Le parti aux manettes du ministère de l’Environnement lors de la décennie écoulée a déploré hier dans un communiqué le fait que le Landwirtschaftsdësch – qualifié de bonne initiative du nouveau gouvernement – n’ait pas été composé d’un panel d’interlocuteurs plus large. L’ancienne ministre Joëlle Welfring, qui siège désormais à la Chambre des députés, affirme dans ce texte que «le fait que la ministre de l’Agriculture n’a convié ni les agriculteurs biologiques ni les représentants des associations de protection de l’environnement constitue une chance ratée» Elle ajoute : «Une discussion plus large est pourtant nécessaire pour assurer une production agricole nationale équitable, respectueuse de l’environnement et tournée vers l’avenir.»
Déi Gréng appellent le gouvernement CSV-DP à «développer des solutions holistiques» pour l’agriculture. «Pour y parvenir, il est indispensable de ne pas se passer des expériences et de l’expertise des acteurs de l’agriculture biologique, des associations environnementales et de la recherche», insiste Joëlle Welfring, tout en mettant en garde contre une trop importante remise en question de la protection de l’environnement.
Les élections sociales du 12 mars ne sont pas les seules qui auront lieu en ce tout début de printemps. Deux jours après que l’ensemble des salariés et pensionnés du secteur privé sont appelés aux urnes (élections de la Chambre des salariés et des délégations du personnel), ce sera au tour du secteur agricole de désigner ses représentants à la Chambre d’agriculture (LWK).

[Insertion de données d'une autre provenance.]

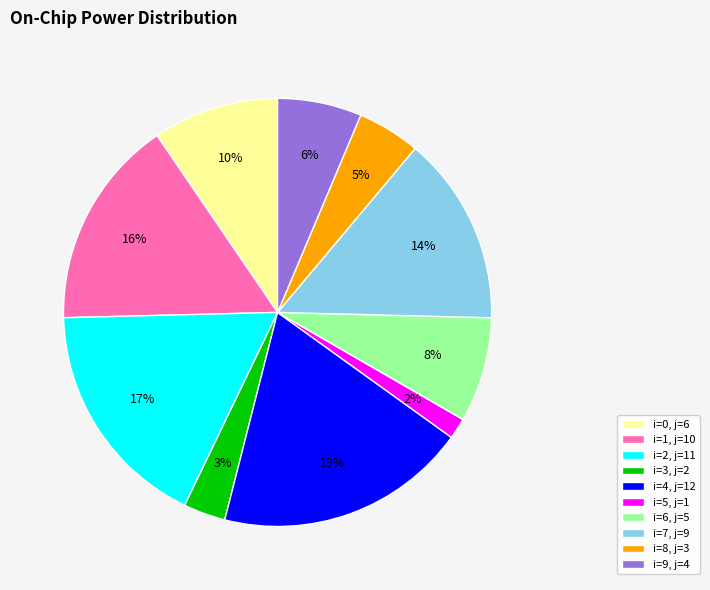

Which has a higher value, i=4, j=12 or i=5, j=1?

i=4, j=12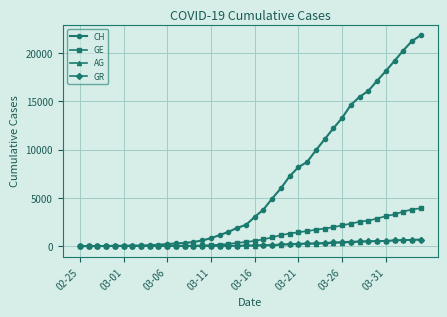

How many values in the GR series are below 84?

20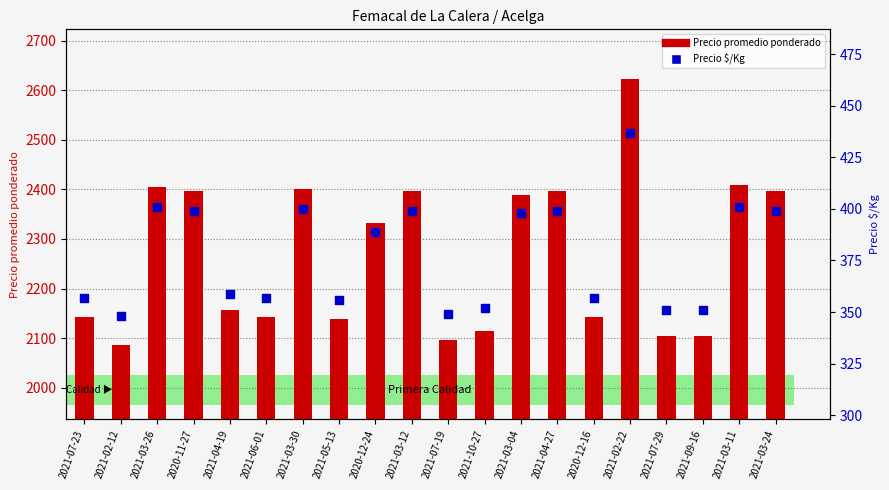

Which series contains the highest Y value?

Precio promedio ponderado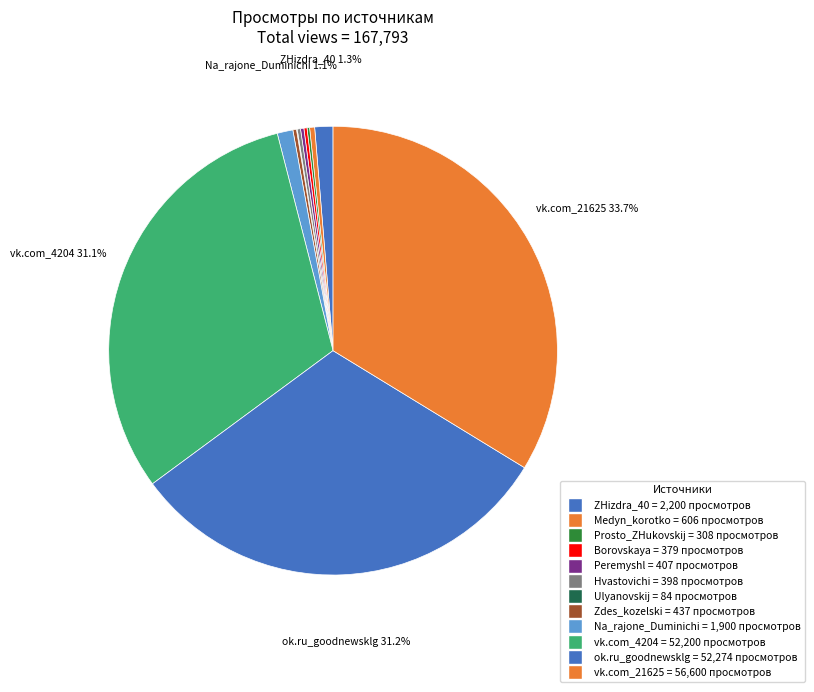

What is the smallest slice in the pie chart?

Ulyanovskij_perepoloh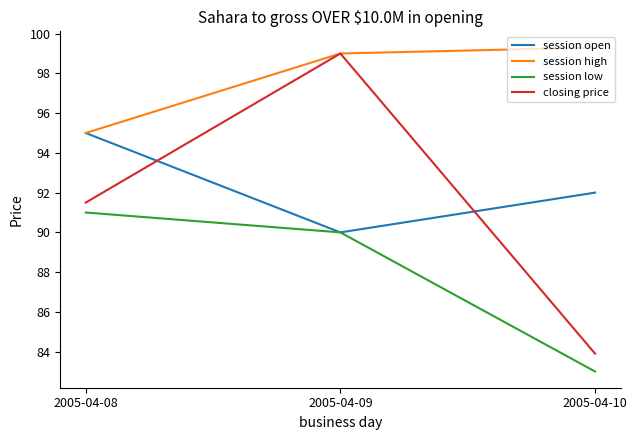

Is it true that session open equals 51.2 at 2005-04-10?

False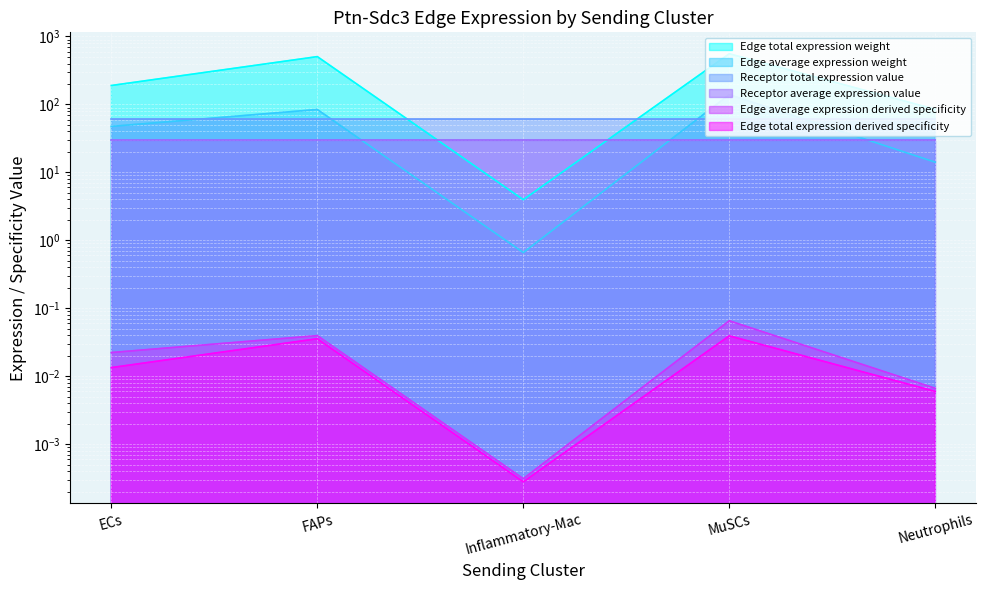

How many interior local peaks does the Edge total expression weight series have?

2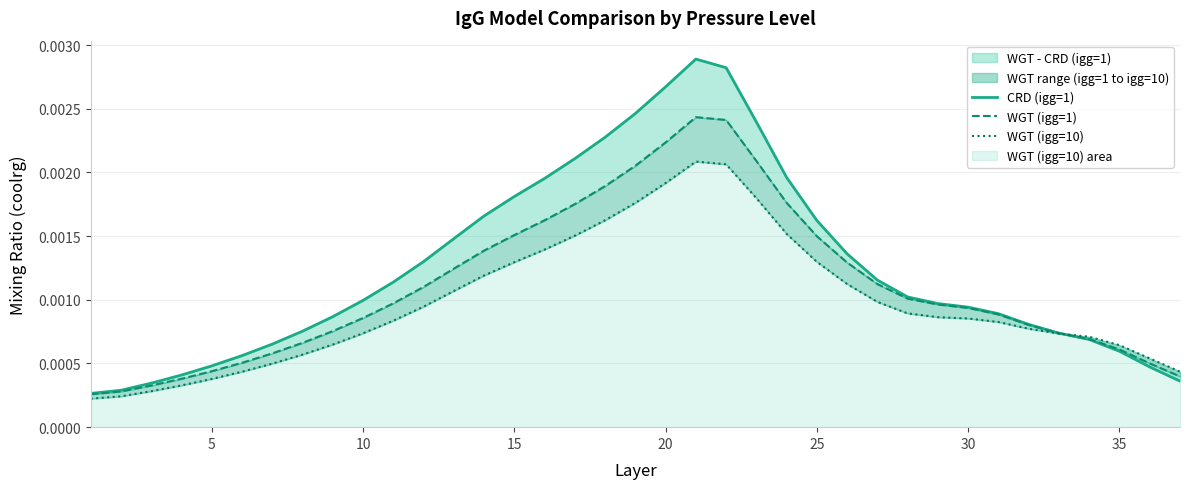

Rank the series by their average value, from lowest to highest.

WGT (igg=10), WGT (igg=1), CRD (igg=1)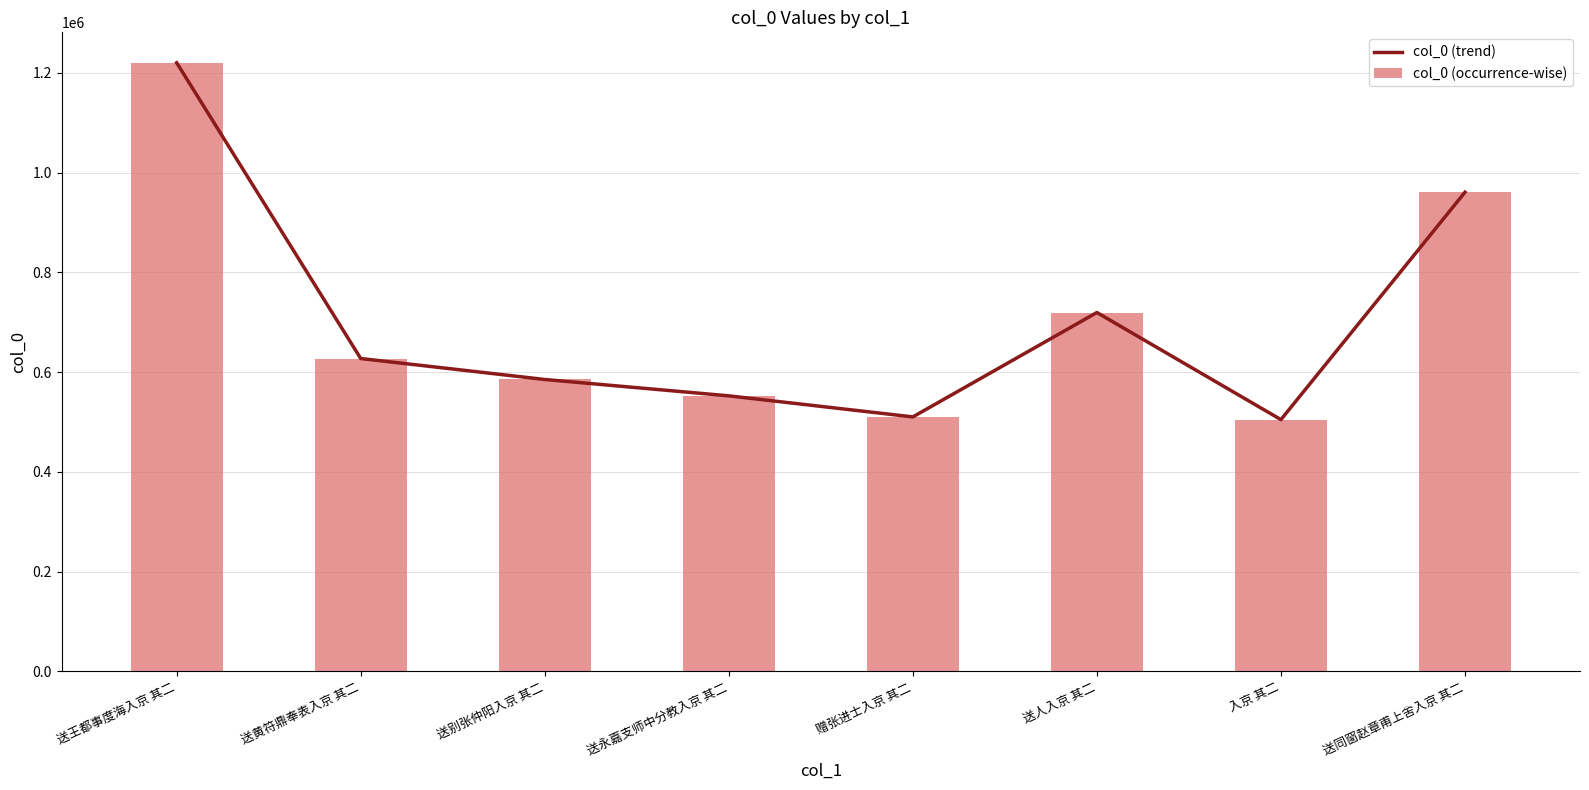

What is the total value across all series at 赠张进士入京 其二?

1020590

En amont de cette élection, des tensions entre les syndicats agricoles sont apparues. L’élément déclencheur fut un commentaire de Laurent Schüssler, le directeur de la Centrale paysanne (CPL), publié dans le journal Lëtzebuerger Bauer. Ce dernier faisait suite à la manifestation des jeunes agriculteurs de la Grande Région à Schengen. Le chef de file du premier syndicat agricole du pays s’était échauffé contre la participation de la Lëtzebuerger Landjugend a Jongbaueren (LLJ) venant, selon lui, briser la trêve décrétée afin de ne pas plomber le dialogue constructif engagé avec le nouveau gouvernement.
Laurent Schüssler avait affirmé ne pas croire le narratif expliquant que la manifestation «s’adressait exclusivement à la politique européenne». «Mais ce n’est pas si simple. Quiconque participe à une manifestation (…) exprime également un certain mécontentement à l’égard de son propre gouvernement», avait accusé le président de la CPL.
Très remontés, les jeunes agriculteurs luxembourgeois avaient estimé que le commentaire acerbe se trouvait en relation avec les élections pour renouveler la Chambre d’agriculture. D’ailleurs, la CPL a aussi été contrée, dans un communiqué, par les deux autres syndicats agricoles, la Bauerenallianz et le FLB, qui abordent le scrutin avec une liste commune.
Avec la LLJ également, la nouvelle alliance agricole déplore que l’idée d’une plus forte union n’ait pas été partagée par la CPL. Au vu des futurs défis du secteur, il ne serait plus concevable que les syndicats continuent à «s’affronter». «Il n’est plus possible que chaque sujet abordé soit débattu dans trois lieux différents et que trois organisations se rendent ensuite dans les ministères pour s’affronter. L’agriculture luxembourgeoise serait plus forte si nous disposions d’une Chambre forte et fonctionnelle», est-il souligné dans un communiqué publié dimanche sur Facebook.
En fin de compte, ce sont trois listes (CPL, Allianz-FLB et Indépendants) qui seront en lice pour représenter les agriculteurs dans la prochaine LWK.